* Input for this task *
====================

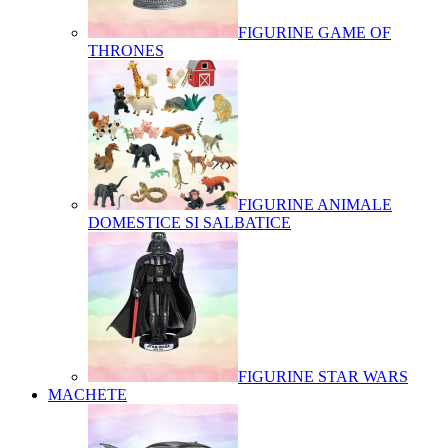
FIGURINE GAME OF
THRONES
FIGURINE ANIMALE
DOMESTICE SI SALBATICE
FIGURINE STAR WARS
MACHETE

====================

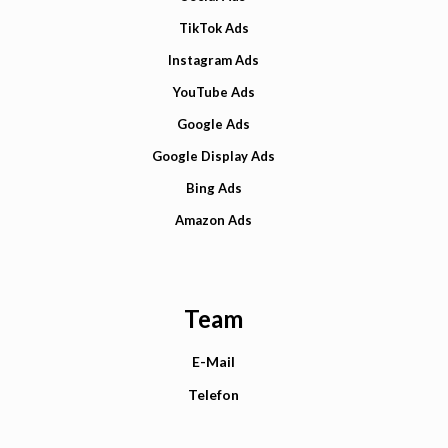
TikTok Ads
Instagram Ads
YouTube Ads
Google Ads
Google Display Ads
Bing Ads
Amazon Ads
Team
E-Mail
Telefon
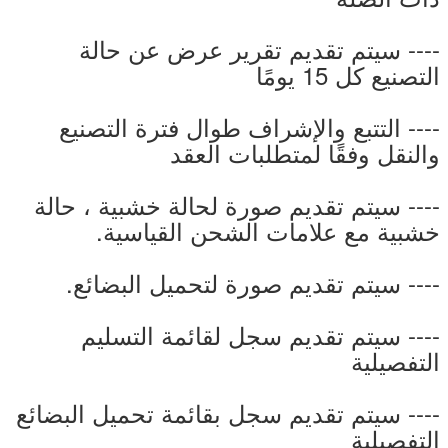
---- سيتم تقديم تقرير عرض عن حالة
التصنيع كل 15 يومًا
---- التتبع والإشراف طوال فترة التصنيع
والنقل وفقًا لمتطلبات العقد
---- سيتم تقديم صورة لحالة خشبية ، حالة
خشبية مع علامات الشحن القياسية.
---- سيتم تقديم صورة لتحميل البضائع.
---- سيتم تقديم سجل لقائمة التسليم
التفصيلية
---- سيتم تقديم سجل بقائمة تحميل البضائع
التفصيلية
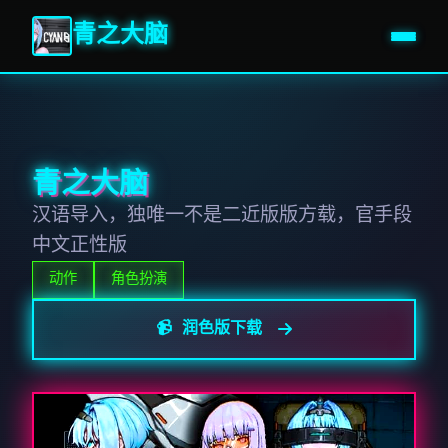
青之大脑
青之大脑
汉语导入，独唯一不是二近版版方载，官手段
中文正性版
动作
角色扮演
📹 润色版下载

====================

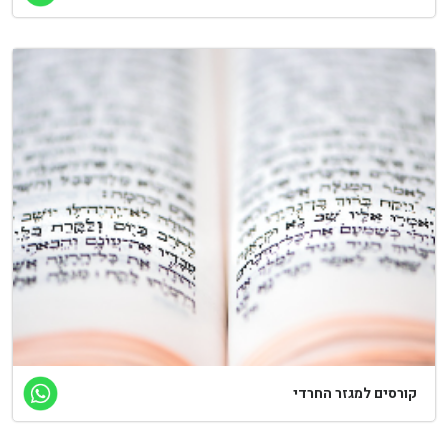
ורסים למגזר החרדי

====================

* What this task involves *
Find every line in the records that contains the string "سيتم", treating uppercase and lowercase as different, and copy each of those lines.

* Output for this task *
---- سيتم تقديم تقرير عرض عن حالة
---- سيتم تقديم صورة لحالة خشبية ، حالة
---- سيتم تقديم صورة لتحميل البضائع.
---- سيتم تقديم سجل لقائمة التسليم
---- سيتم تقديم سجل بقائمة تحميل البضائع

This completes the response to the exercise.